## Data Quality Framework Implementation

**Description**: Implement a simple data quality measurement framework using ISO 8000 principles to assess key dimensions in a dataset.

In [1]:
"""
Conceptual Data Quality Framework (Inspired by ISO 8000)

This framework provides a structure for assessing data quality based on key dimensions.
It's implemented using Python pseudo-code for clarity and adaptability.

Key Dimensions (Examples - Expand as needed):
    - Completeness
    - Accuracy
    - Consistency
    - Timeliness
    - Validity
    - Uniqueness

Functions:
    - calculate_completeness(data, column_name):
        - Calculates the proportion of non-null values in a column.
        - Returns a value between 0 and 1 (1 indicates 100% complete).

    - calculate_accuracy(data, column_name, expected_values):
        - Compares the values in a column against a set of expected values.
        - Returns the proportion of values that match the expected values.
        - Handles numeric and categorical data.

    - calculate_consistency(data, column_name_1, column_name_2, relationship_function):
        - Checks if the relationship between two columns holds true.
        - relationship_function is a function that defines the expected relationship
          (e.g., lambda x, y: x < y).
        - Returns the proportion of rows where the relationship is satisfied.

    - calculate_timeliness(data, date_column_name, reference_date):
        - Assesses how up-to-date the data is.
        - Returns a measure of timeliness (e.g., proportion of data within a time window).

    - calculate_validity(data, column_name, validation_function):
        - Checks if the values in a column conform to a specific format or rule.
        - validation_function is a function that returns True if a value is valid, False otherwise
        - Returns the proportion of valid values.

    - calculate_uniqueness(data, column_name):
        - Calculates the proportion of unique values in a column.

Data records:
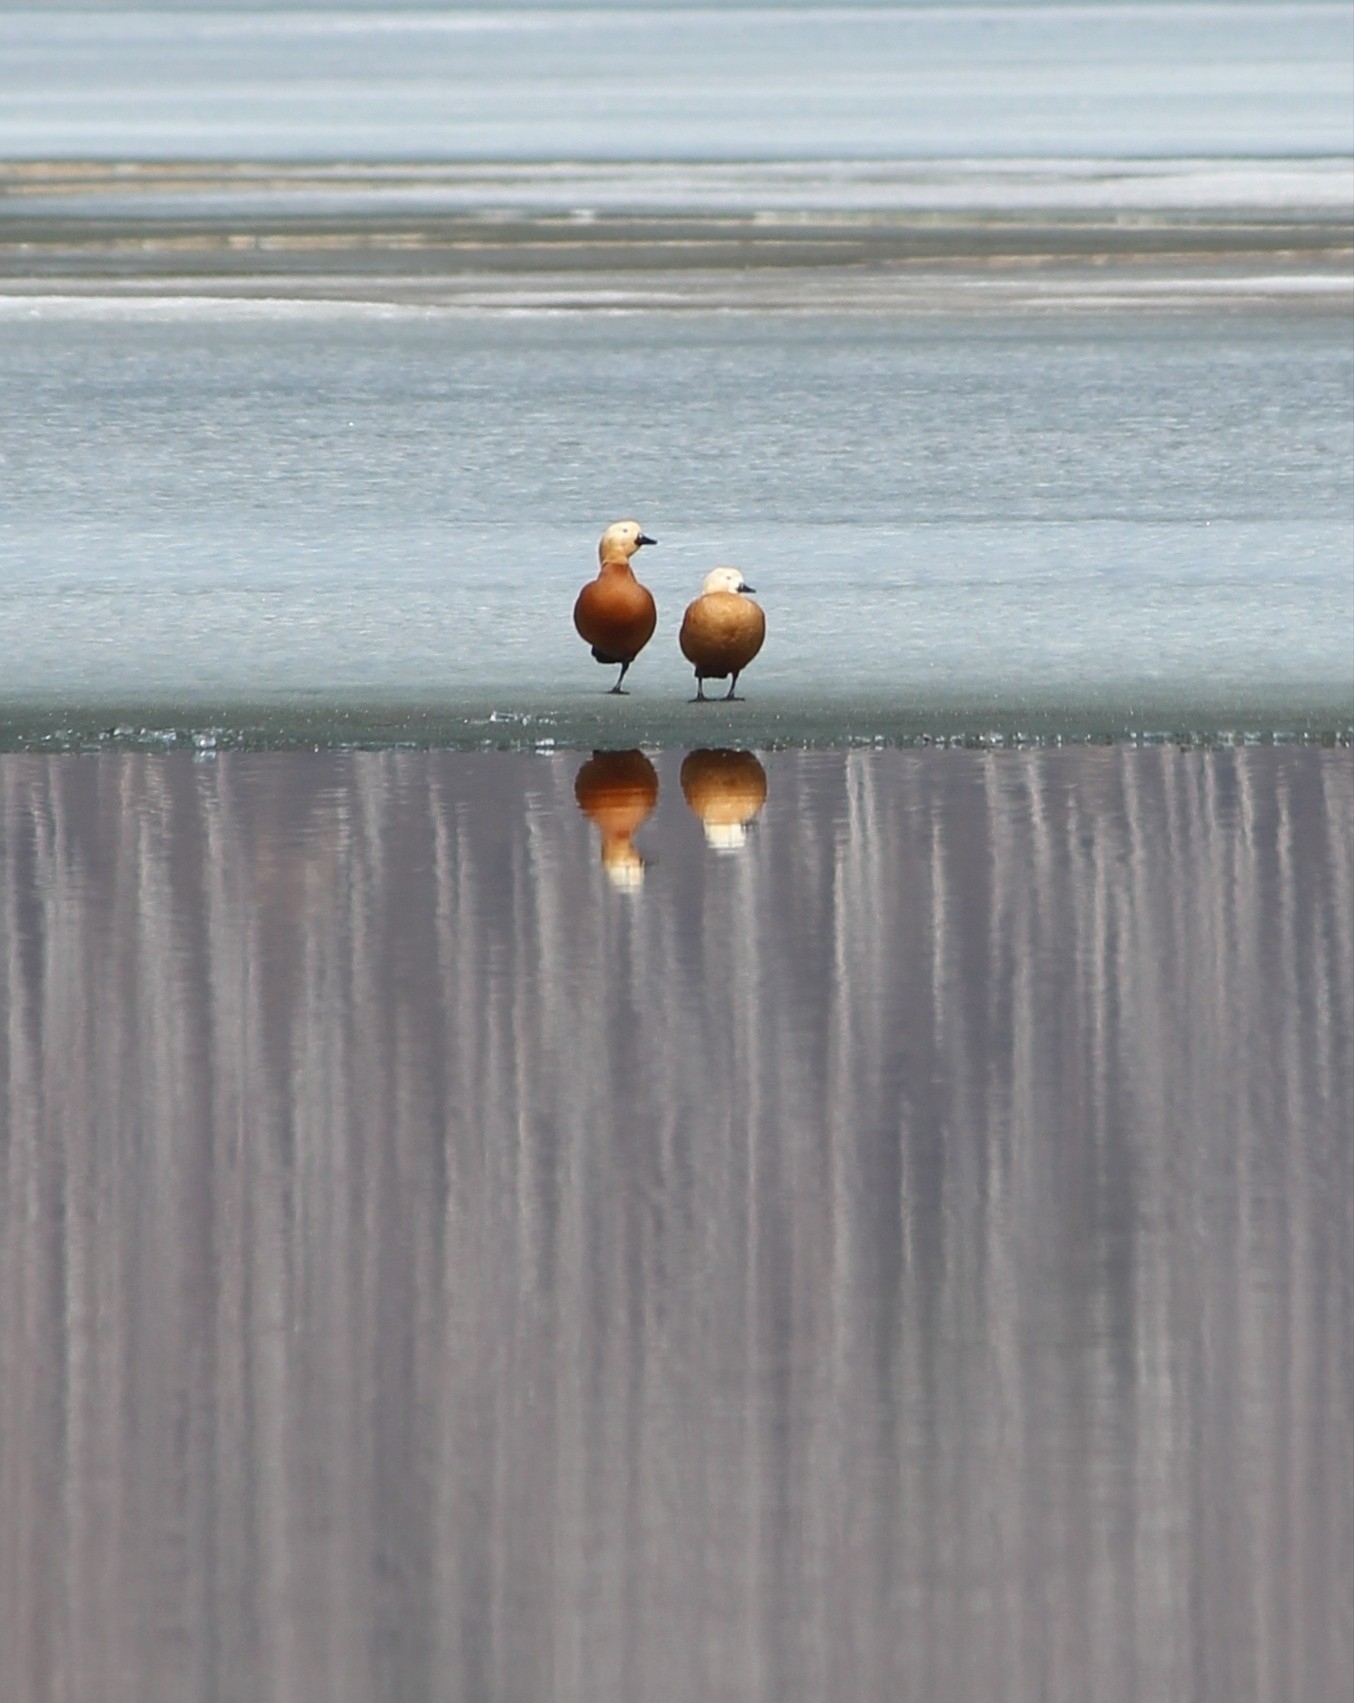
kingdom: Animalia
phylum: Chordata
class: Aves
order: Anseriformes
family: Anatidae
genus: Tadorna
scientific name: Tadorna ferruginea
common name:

**STATED EXERCISE A**
In the data quality framework text, change "Python" to "R", then write out the passage starting with "Conceptual Data Quality" and going on through "clarity and adaptability.".
**STATED EXERCISE B**
Decide whether each statement agrees with the data quality framework text, answering yes or no and quoting the words from the text that settle it: (i) calculate_completeness returns a value between 0 and 1; (ii) calculate_accuracy handles only numeric data; (iii) calculate_timeliness takes a reference date as one of its inputs.
**STATED EXERCISE C**
Continue the data quality framework text from its last line onward.
Nothing in the organism records is needed here.

**EXERCISE ANSWER A**
Conceptual Data Quality Framework (Inspired by ISO 8000)

This framework provides a structure for assessing data quality based on key dimensions.
It's implemented using R pseudo-code for clarity and adaptability.

**EXERCISE ANSWER B**
(i) Yes: "Returns a value between 0 and 1 (1 indicates 100% complete)."
(ii) No: "Handles numeric and categorical data."
(iii) Yes: "calculate_timeliness(data, date_column_name, reference_date):"

**EXERCISE ANSWER C**
        - Returns a value between 0 and 1 (1 indicates all values are unique).

    - assess_data_quality(data, quality_checks):
        - Applies a set of quality checks to the data.
        - quality_checks is a dictionary where keys are dimension names
          (e.g., "Completeness") and values are lists of tuples:
          - (column_name, check_function, threshold, weight)
            - column_name: The name of the column to check.
            - check_function: The function to use for the check
              (e.g., calculate_completeness).
            - threshold: The minimum acceptable value (e.g., 0.9 for 90%).
            - weight:  The importance of this check (used for overall score).
        - Executes each check, stores the result.
        - Calculates an overall data quality score, weighting by the 'weight'
        - Returns a dictionary of results and the overall score.

Main Program:
    - Load the dataset.  (e.g., from CSV, database)
    - Define the data quality checks (using the structure described above).
    - Call assess_data_quality() to get the results.
    - Print or log the results, including the overall data quality score
    - (Optional) Generate a report or dashboard.
"""

import pandas as pd  # Import pandas (in real code, not pseudo-code)

# -----------------------------------------------------------------------------
#  Helper Functions (Pseudo-code)
# -----------------------------------------------------------------------------

def calculate_completeness(data, column_name):
    """
    Calculates the completeness of a column.

    Args:
        data:  The dataset (e.g., Pandas DataFrame).
        column_name: The name of the column to check.

    Returns:
        The completeness score (0 to 1).
    """
    # 1. Get the number of non-null values in the column.
    non_null_count = data[column_name].notnull().sum()  # Real code
    # 2. Get the total number of rows.
    total_count = len(data) # Real code
    # 3. Calculate completeness.
    if total_count == 0:
        return 0.0  # Handle empty data
    completeness = non_null_count / total_count
    return completeness

def calculate_accuracy(data, column_name, expected_values):
    """
    Calculates the accuracy of a column against a set of expected values.

    Args:
        data: The dataset.
        column_name: The name of the column.
        expected_values: A set or list of valid values.

    Returns:
        The accuracy score (0 to 1).
    """
    # 1. Get the values from the specified column
    column_values = data[column_name].tolist() # Real code
    # 2. Count the number of values that are in the expected_values
    valid_count = sum(1 for value in column_values if value in expected_values) # Real code
    # 3. Calculate accuracy
    total_count = len(column_values) # Real code
    if total_count == 0:
        return 0.0
    accuracy = valid_count / total_count
    return accuracy

def calculate_consistency(data, column_name_1, column_name_2, relationship_function):
    """
    Checks if the relationship between two columns holds.

    Args:
        data: The dataset.
        column_name_1: The name of the first column.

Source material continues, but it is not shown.